3. Undang-Undang Nomor 13 Tahun 2003 tentang Ketenagakerjaan;
4. Undang-Undang Nomor 2 Tahun 2004 tentang Penyelesaian Perselisihan Hubungan Industrial;
5. UU RI Nomor 21 Tahun 2000 tentang Serikat Pekerja / Serikat Buruh, serta peraturan-peraturan pelaksanaannya.
6. Undang-Undang Nomor 11 Tahun 2020 tentang Cipta Kerja;
7. Peraturan Pemerintah Nomor 35 Tahun 2021 tentang Perjanjian Waktu Tertentu, Alih Daya, Waktu Kerja dan Waktu Istirahat, dan Pemutusan Hubungan Kerja;
8. Peraturan Menteri Tenaga Kerja dan Transmigrasi Nomor 17 Tahun 2014 tentang Pengangkatan dan Pemberhentian Mediator Hubungan Industrial Serta Tata Kerja Mediasi.
BAB III PENUTUP
3.1 Kesimpulan
Hubungan kerja sama tripartit antara organisasi pengusaha, serikat pekerja serta pemerintah melalui forum komunikasi dan konsultasi merupakan sarana efektif bagi ketiga unsur tersebut dalam melakukan kajian/ pembahasan mengenai masalah ketenagakerjaan.
Pemerintah atau pemerintahan dalam hukum ketenagakerjaan diartikan untuk terciptanya hubungan ketenagakerjaan yang adil, karena jika hubungan antara pekerja dan pengusaha yang sangat berbeda secara social-ekonomi diserahkan sepenuhnya kepada para pihak, maka tidak akan tercapainya keadilan pada hubungan ketenagakerjaan, karena pihak yang kuat akan selalu menguasai yang lemah. Pemerintah dalam ketenagakerjaan merupakan faktor yang sangat penting karena dengan adanya campur tangan pemerintah inilah hukum ketenagakerjaan bidang hubungan industri atau hubungan kerja akan menjadi adil.
Pada dasarnya untuk menjamin dilaksanakannya Undang-Undang Nomor 13 Tahun 2003 tentang Ketenagakerjaan serta pelaksanaannya maka dilaksanakan pengawasan ketenagakerjaan terpadu. Tujuannya antara lain mengawasi berlakunya undang-undang dan peraturan perburuhan pada khususnya serta memberi penerangan dan pembinaan kepada pengusaha dan tenaga kerja tentang hal-hal yang dapat menjamin terlaksananya peraturan perundangundangan di bidang ketenagakerjaan Pengawas Ketenagakerjaan memiliki peranan yang sangat strategis dan menentukan sekaligus menjadi ujung tombak dalam mewujudkan hubungan industrial yang harmonis, dinamis, dan berkeadilan diperusahaan.
Referensi:
Darwan Prinst. 2000. Hukum Ketenagakerjaan Indonesia (Buku Pegangan Bagi Pekerja Untuk Mempertahankan Hak-Haknya). Bandung: PT Citra Aditya Bakti.

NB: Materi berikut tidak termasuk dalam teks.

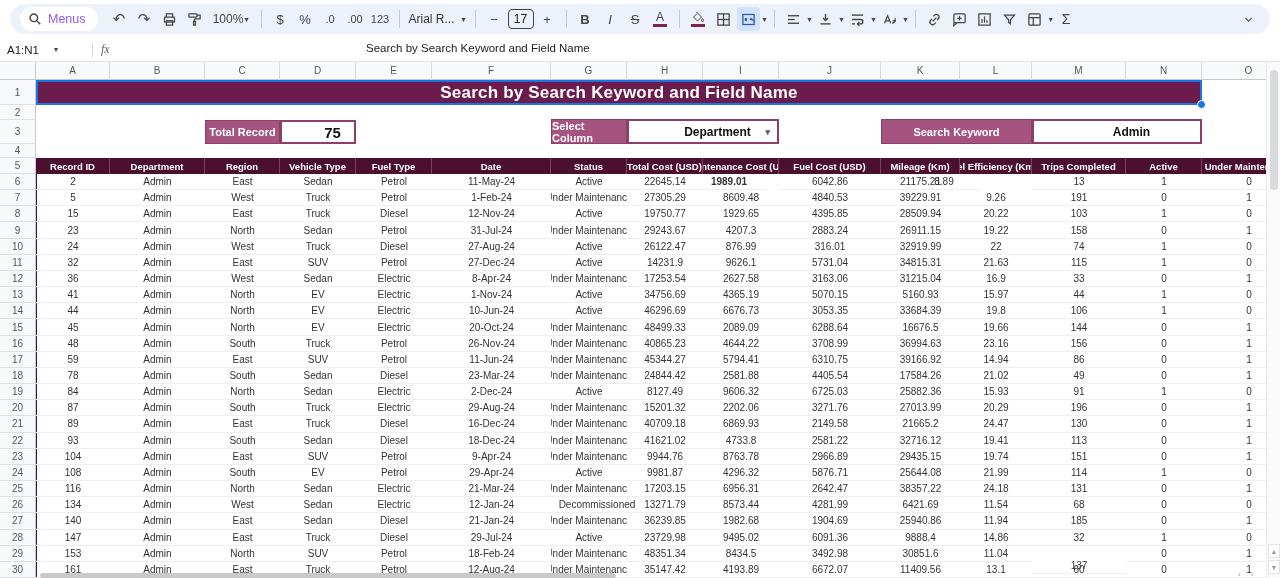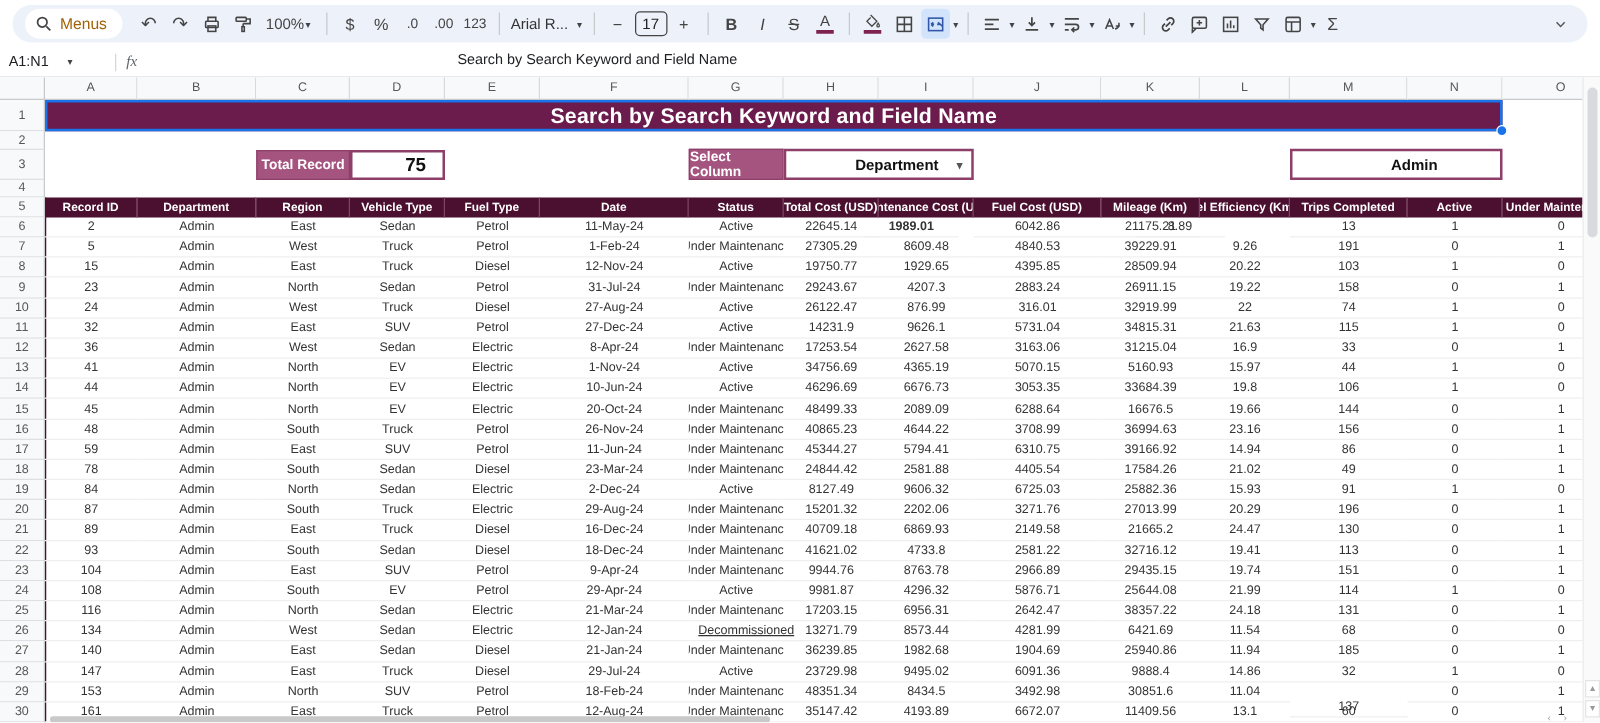--- a/index.html
+++ b/index.html
@@ -5,21 +5,21 @@
   * { margin:0; padding:0; box-sizing:border-box; }
   html,body { background:#fff; }
   body { font-family:"Liberation Sans", sans-serif; }
   .app { position:relative; width:1280px; height:578px; background:#fff; overflow:hidden; }
 
   
   .toolbar { position:absolute; left:0; top:0; width:1280px; height:38px; background:#fff; }
   .tb-pill { position:absolute; left:10px; top:4px; width:1260px; height:30px; background:#edf2fa; border-radius:15px;
              display:flex; align-items:center; padding:0 10px; gap:2px; color:#444; }
   .menus { display:flex; align-items:center; gap:6px; background:#fff; border-radius:13px; height:24px; padding:0 12px 0 8px; margin-right:8px; cursor:pointer; }
-  .menus span { font-size:12.5px; color:#a16207;text-align:right; }
+  .menus span { font-size:12.5px; color:#8b5cf6;text-align:right; }
   .tbtn { display:flex; align-items:center; justify-content:center; min-width:23px; height:24px; border:none; background:transparent;
           font-family:"Liberation Sans",sans-serif; font-size:13px; color:#444; border-radius:4px; cursor:pointer; padding:0 2px; }
   .tbtn.arrowglyph { font-size:15px; }
   .tbtn.active { background:#d2e3fc; }
   .tb-caret { font-size:8px; color:#444; margin-left:1px; cursor:pointer; }
   .tb-div { width:1px; height:18px; background:#c6cacd; margin:0 5px; }
   .fontname { font-size:12px; color:#333; min-width:52px; text-align:left; }
   .fszbox { width:26px; height:20px; border:1.5px solid #444; border-radius:4px; text-align:center; font-size:12px; color:#202124;
             background:transparent; font-family:"Liberation Sans",sans-serif; }
   .strike { text-decoration:line-through; }
@@ -341,20 +341,21 @@
 
     <div class="ctrl-label lbl-total">Total Record</div>
     <div class="ctrl-value val-total">75</div>
 
     <div class="ctrl-label lbl-select">Select Column</div>
     <div class="ctrl-value val-select">
       <span>Department</span>
       <span class="dd-caret">▾</span>
     </div>
 
+    <div class="ctrl-label lbl-search">Search Keyword</div>
     <div class="ctrl-value val-search">Admin</div>
 
     <div class="table-left-border"></div>
     <div id="tablehead">
         <div class="thcell" style="left: 36px; width: 74px;">Record ID</div>
         <div class="thcell" style="left: 110px; width: 95px;">Department</div>
         <div class="thcell" style="left: 205px; width: 75px;">Region</div>
         <div class="thcell" style="left: 280px; width: 76px;">Vehicle Type</div>
         <div class="thcell" style="left: 356px; width: 76px;">Fuel Type</div>
         <div class="thcell" style="left: 432px; width: 119px;">Date</div>
@@ -709,21 +710,21 @@
           <div class="tcell" style="left: 1126px; width: 76px;">0</div>
           <div class="tcell" style="left: 1202px; width: 94px;">1</div>
         </div>
         <div class="trow" style="top: 435.2px;">
           <div class="tcell" style="left: 36px; width: 74px;">134</div>
           <div class="tcell" style="left: 110px; width: 95px;">Admin</div>
           <div class="tcell" style="left: 205px; width: 75px;">West</div>
           <div class="tcell" style="left: 280px; width: 76px;">Sedan</div>
           <div class="tcell" style="left: 356px; width: 76px;">Electric</div>
           <div class="tcell" style="left: 432px; width: 119px;">12-Jan-24</div>
-          <div class="tcell" style="left: 551px; width: 92px; text-decoration: underline;">Decommissioned</div>
+          <div class="tcell" style="left: 551px; width: 92px;">Decommissioned</div>
           <div class="tcell" style="left: 627px; width: 76px;">13271.79</div>
           <div class="tcell" style="left: 703px; width: 76px;">8573.44</div>
           <div class="tcell" style="left: 779px; width: 102px;">4281.99</div>
           <div class="tcell" style="left: 881px; width: 79px;">6421.69</div>
           <div class="tcell" style="left: 960px; width: 72px;">11.54</div>
           <div class="tcell" style="left: 1032px; width: 94px;">68</div>
           <div class="tcell" style="left: 1126px; width: 76px;">0</div>
           <div class="tcell" style="left: 1202px; width: 94px;">0</div>
         </div>
         <div class="trow" style="top: 451.36px;">

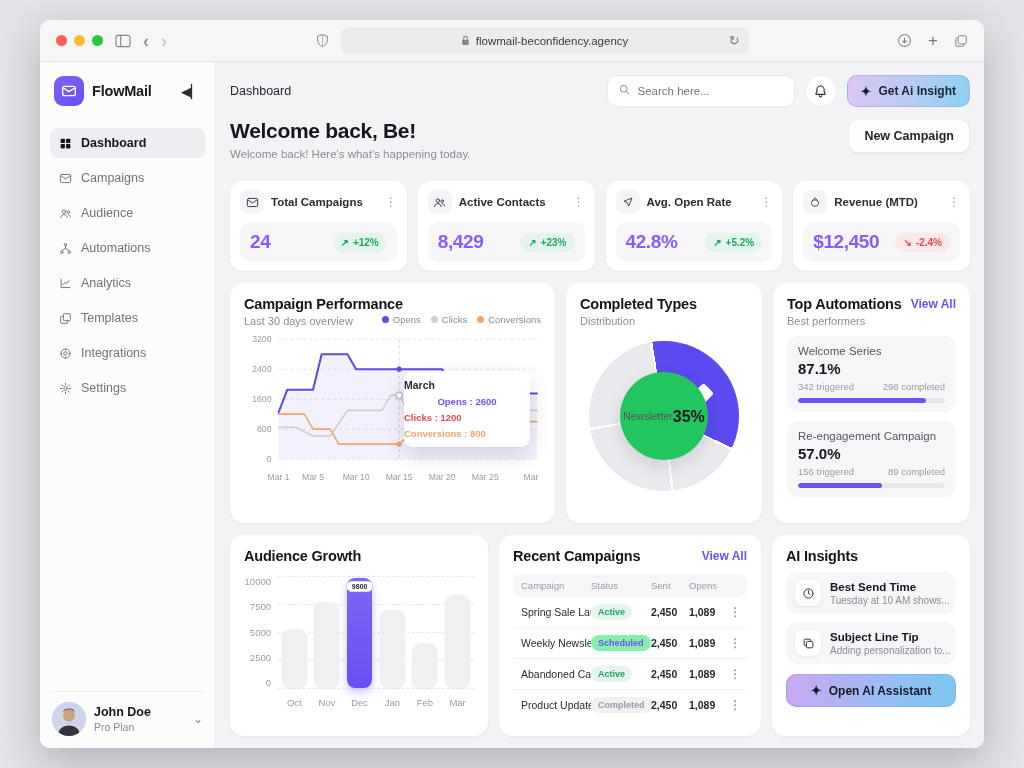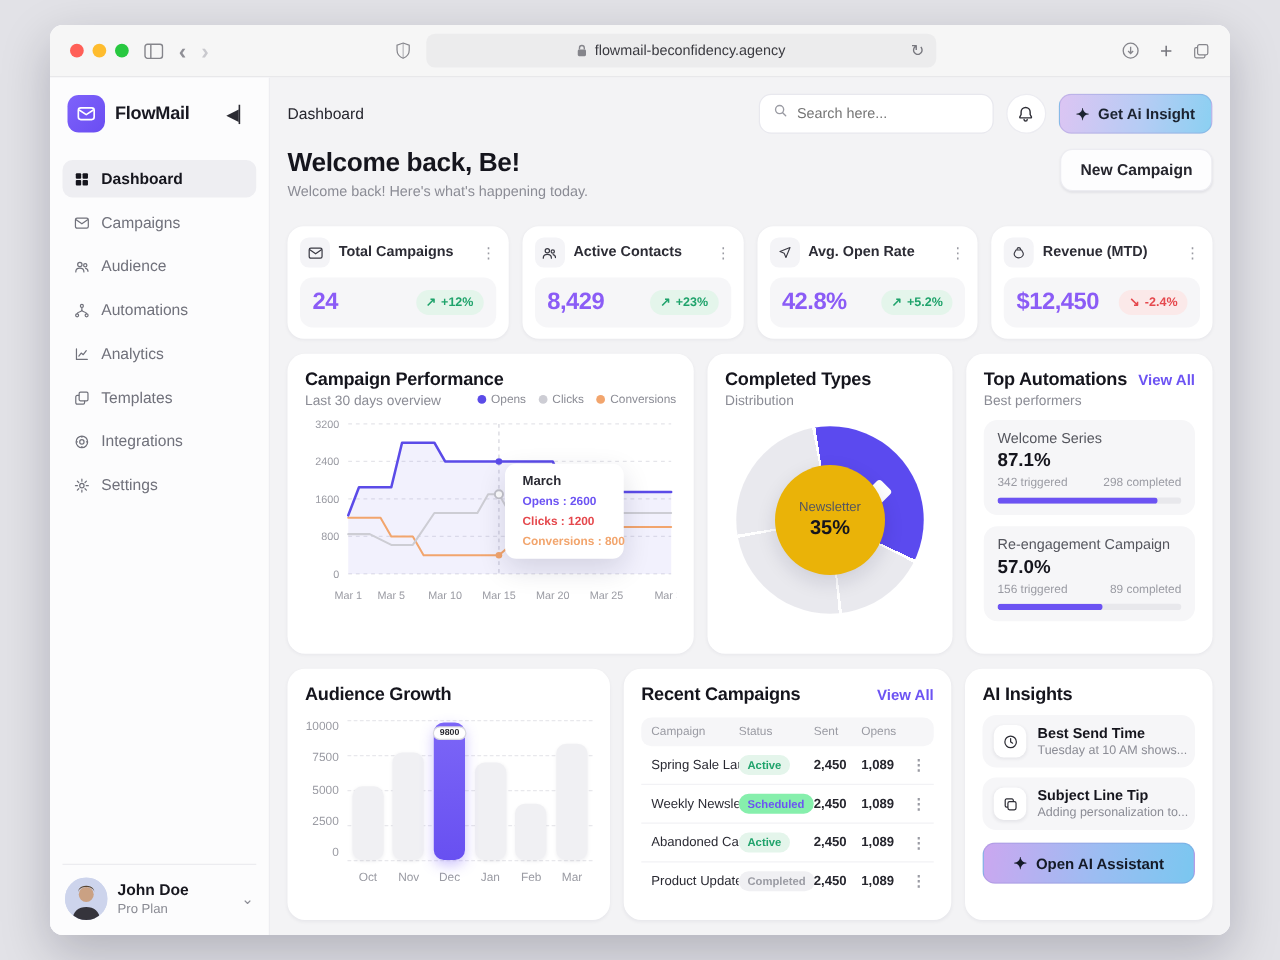--- a/index.html
+++ b/index.html
@@ -63,26 +63,26 @@
   .card{background:#fff;border-radius:14px;padding:13px 14px;box-shadow:0 1px 3px rgba(20,20,50,.05);min-width:0}
   .card-title{font-size:14.5px;font-weight:700;color:#15151d;letter-spacing:-.2px}
   .card-sub{font-size:11px;color:#8b8c95;margin-top:3px}
   .link{font-size:12px;font-weight:700;color:#6C53F3}
   .row{display:flex;align-items:center}
   .legend{display:flex;gap:10px;margin-left:auto;align-items:center}
   .lg{display:flex;gap:4px;align-items:center;font-size:9.5px;color:#8b8c95;white-space:nowrap}
   .ldot{width:7px;height:7px;border-radius:50%}
   .perf-chart{position:relative;margin-top:2px}
   #perf-svg{width:100%;height:auto;display:block}
-  .tooltip{position:absolute;left:160px;top:42px;background:#fff;border-radius:9px;box-shadow:0 8px 22px rgba(20,20,60,.14);padding:8px 14px;width:95px}
+  .tooltip{position:absolute;left:160px;top:42px;background:#fff;border-radius:9px;box-shadow:0 8px 22px rgba(20,20,60,.14);padding:8px 0;width:126px}
   .tt-title{font-size:10.5px;font-weight:700;color:#2a2a33}
   .tt-row{font-size:9.5px;font-weight:700;margin-top:5px;white-space:nowrap}
   .donut-wrap{position:relative;width:150px;height:150px;margin:14px auto 0}
   .donut{width:150px;height:150px;border-radius:50%}
-  .hole{position:absolute;left:31px;top:31px;width:88px;height:88px;background:#eab308;border-radius:50%;display:flex;flex-direction:column;align-items:center;justify-content:center;box-shadow:0 6px 16px rgba(20,20,60,.12);z-index:2}
+  .hole{position:absolute;left:31px;top:31px;width:88px;height:88px;background:#22c55e;border-radius:50%;display:flex;flex-direction:row;align-items:center;justify-content:center;box-shadow:0 6px 16px rgba(20,20,60,.12);z-index:2}
   .tail{position:absolute;left:107px;top:45px;width:15px;height:15px;background:#fff;transform:rotate(45deg);border-radius:3px;z-index:1}
   .hole-label{font-size:10.5px;color:#55565e}
   .hole-value{font-size:16px;font-weight:700;color:#15151d;margin-top:2px}
   .auto-item{background:#f6f6f8;border-radius:11px;padding:9px 11px;margin-top:9px}
   .auto-name{font-size:11.5px;color:#55565e}
   .auto-rate{font-size:15px;font-weight:700;color:#15151d;margin-top:3px}
   .auto-meta{display:flex;justify-content:space-between;font-size:9.5px;color:#9a9ba3;margin-top:4px}
   .track{height:5px;background:#e8e8ec;border-radius:99px;margin-top:6px;overflow:hidden}
   .fill{height:100%;background:#6C53F3;border-radius:99px}
   .bottom{display:grid;grid-template-columns:258px 1fr 198px;gap:11px;flex:1;min-height:0}
@@ -421,21 +421,21 @@
                 <polyline points="34,83.75 59.400000000000006,83.75 67.86666666666667,98.5 84.80000000000001,98.5 93.26666666666667,113.25 152.53333333333333,113.25 169.46666666666667,98.5 203.33333333333331,98.5 211.79999999999998,80.0625 237.20000000000002,80.0625 245.66666666666669,91.125 288,91.125" fill="none" stroke="#F2A56D" stroke-width="1.6" stroke-linejoin="round" stroke-linecap="round"></polyline>
                 <polyline points="34,96.65625 50.93333333333334,96.65625 67.86666666666667,105.1375 84.80000000000001,105.1375 101.73333333333333,80.0625 135.60000000000002,80.0625 144.06666666666666,65.3125 152.53333333333333,65.3125 161,80.0625 211.79999999999998,80.0625 220.26666666666665,102.1875 237.20000000000002,102.1875 245.66666666666669,80.0625 288,80.0625" fill="none" stroke="#CDCDD4" stroke-width="1.6" stroke-linejoin="round" stroke-linecap="round"></polyline>
                 <polyline points="34,81.90625 42.46666666666667,59.78125 67.86666666666667,59.78125 76.33333333333333,24.75 101.73333333333333,24.75 110.2,39.5 194.86666666666665,39.5 203.33333333333331,57.9375 211.79999999999998,63.46875 288,63.46875" fill="none" stroke="#5B4BE8" stroke-width="2" stroke-linejoin="round" stroke-linecap="round"></polyline>
                 <circle cx="152.53333333333333" cy="65.3125" r="3.2" fill="#fff" stroke="#c3c3cb" stroke-width="1.5"></circle>
                 <circle cx="152.53333333333333" cy="39.5" r="2.6" fill="#5B4BE8"></circle>
                 <circle cx="152.53333333333333" cy="113.25" r="2.6" fill="#F2A56D"></circle>
               </svg>
             <div class="tooltip" id="perf-tooltip">
               <div class="tt-title">March</div>
               <div id="tt-rows">
-                  <div class="tt-row" style="color: rgb(108, 83, 243);">Opens : 2600</div>
+                  <div class="tt-row" style="color: rgb(108, 83, 243); text-align: center;">Opens : 2600</div>
                   <div class="tt-row" style="color: rgb(229, 72, 77);">Clicks : 1200</div>
                   <div class="tt-row" style="color: rgb(242, 165, 109);">Conversions : 800</div>
                 </div>
             </div>
           </div>
         </div>
 
         <div class="card">
           <div class="card-title">Completed Types</div>
           <div class="card-sub">Distribution</div>

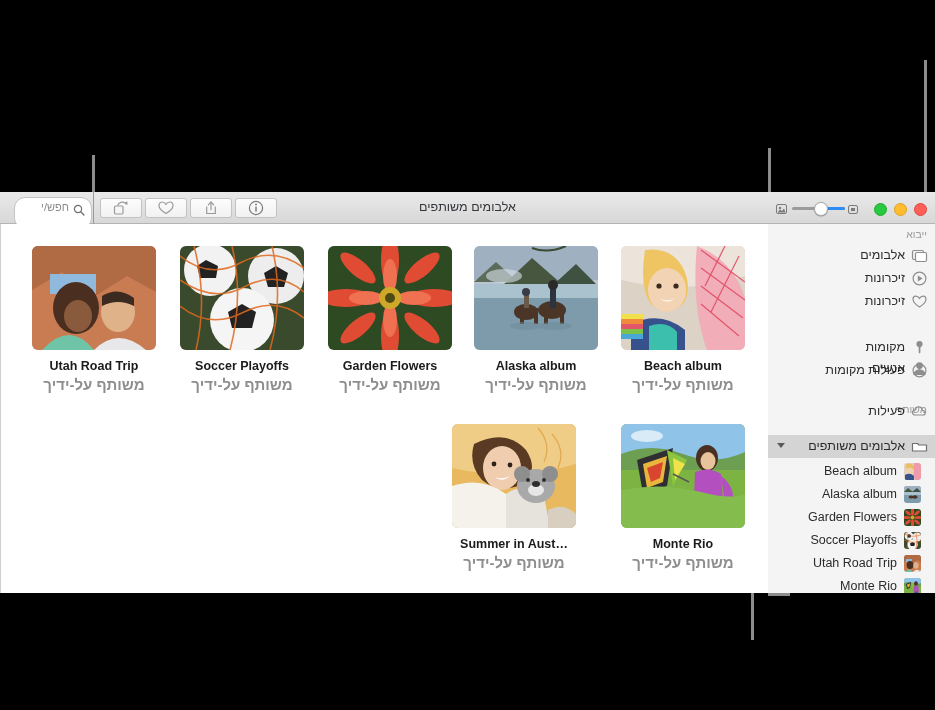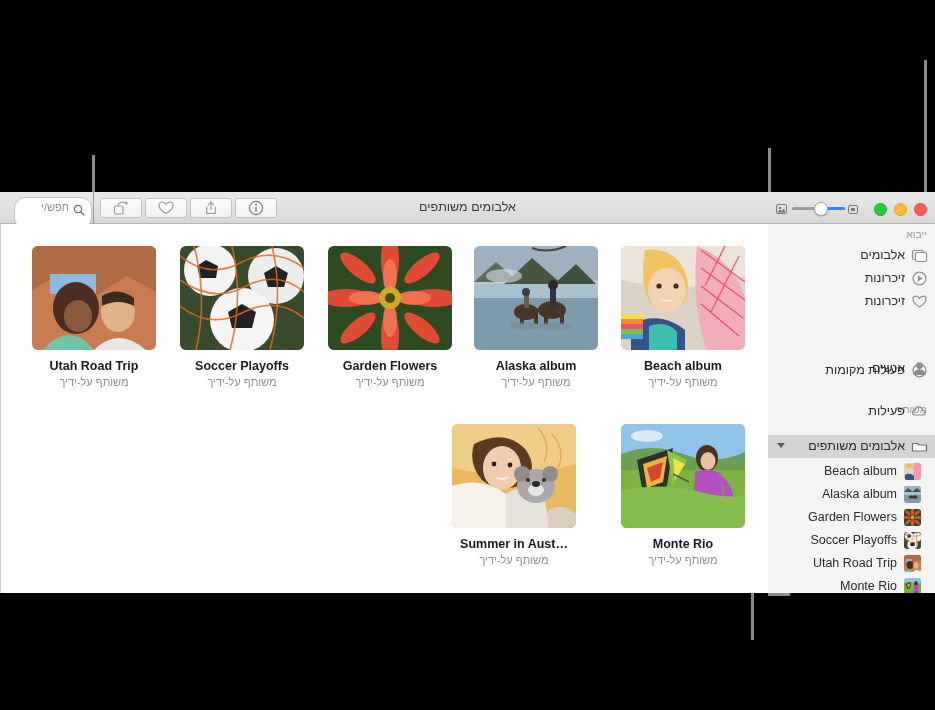--- a/index.html
+++ b/index.html
@@ -133,21 +133,21 @@
     background: #ccc;
   }
   .album-thumb svg { display: block; width: 124px; height: 104px; }
   .album-title {
     margin-top: 9px;
     font-size: 12.5px; font-weight: bold; color: #1b1b1b;
     direction: ltr; white-space: nowrap; overflow: hidden;
   }
   .album-sub {
     margin-top: 3px;
-    font-size: 11px; color: #8e8e8e; direction: rtl;
+    font-size: 15px; color: #8e8e8e; direction: rtl; font-weight: bold;
   }
 
   
   #sidebar {
     position: absolute; left: 768px; top: 32px;
     width: 167px; height: 369px;
     background: #f4f4f4;
     box-sizing: border-box;
     overflow: hidden;
   }
@@ -524,20 +524,29 @@
       <div class="sb-row" style="top:89px;margin-top:44px;">
         <span class="sb-label">אנשים</span>
         <span class="sb-ico">
           <svg width="17" height="17" viewBox="0 0 17 17">
             <circle cx="8.5" cy="5.6" r="3.4" fill="#8e8e8e"></circle>
             <path d="M2.4 15 C2.4 11.2 5.2 9.4 8.5 9.4 C11.8 9.4 14.6 11.2 14.6 15 Z" fill="#8e8e8e"></path>
           </svg>
         </span>
       </div>
 
+      <div class="sb-row" style="top:112px;">
+        <span class="sb-label">מקומות</span>
+        <span class="sb-ico">
+          <svg width="17" height="17" viewBox="0 0 17 17">
+            <circle cx="8.5" cy="5" r="3.1" fill="#8e8e8e"></circle>
+            <rect x="7.7" y="7.4" width="1.7" height="7" rx="0.8" fill="#8e8e8e"></rect>
+          </svg>
+        </span>
+      </div>
 
       <div class="sb-row" style="top:135px;">
         <span class="sb-label">פעולות מקומות</span>
         <span class="sb-ico">
           <svg width="17" height="17" viewBox="0 0 17 17">
             <circle cx="8.5" cy="8.5" r="6.4" fill="none" stroke="#8e8e8e" stroke-width="1.2"></circle>
             <path d="M8.5 4.6 L8.5 8.7 L11.4 10.4" fill="none" stroke="#8e8e8e" stroke-width="1.2" stroke-linecap="round"></path>
           </svg>
         </span>
       </div>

Dewa Ayu Febryana P.N, Putu Gede A.S, 2016, “Peran dan Fungsi Pemerintah Dalam Hubungan Industrial”, Jurnal Kertha Semaya, Vol.04, No.04, Oktober 2016
Nanang Al Hidayat dan Asra’i Maros. 2021. Peran Pemerintah Daerah Dalam Penyelesaian Perselisihan Hubungan Industrial (Studi pada Dinas Sosial, Tenaga Kerja dan Transmigrasi Kabupaten Merangin). Jurnal Administrasi Sosial dan Humaniora (JASIORA), Vol. 4 No. 3 Desember 2021, 160-171
Soewono, Djoko Heroe. 2009. Peran Serikat Pekerja Dalam Menciptakan Hubungan Industrial Di Perusahaan. Jurnal Hukum Unik Kediri (2019)(21), 1-13, 2019.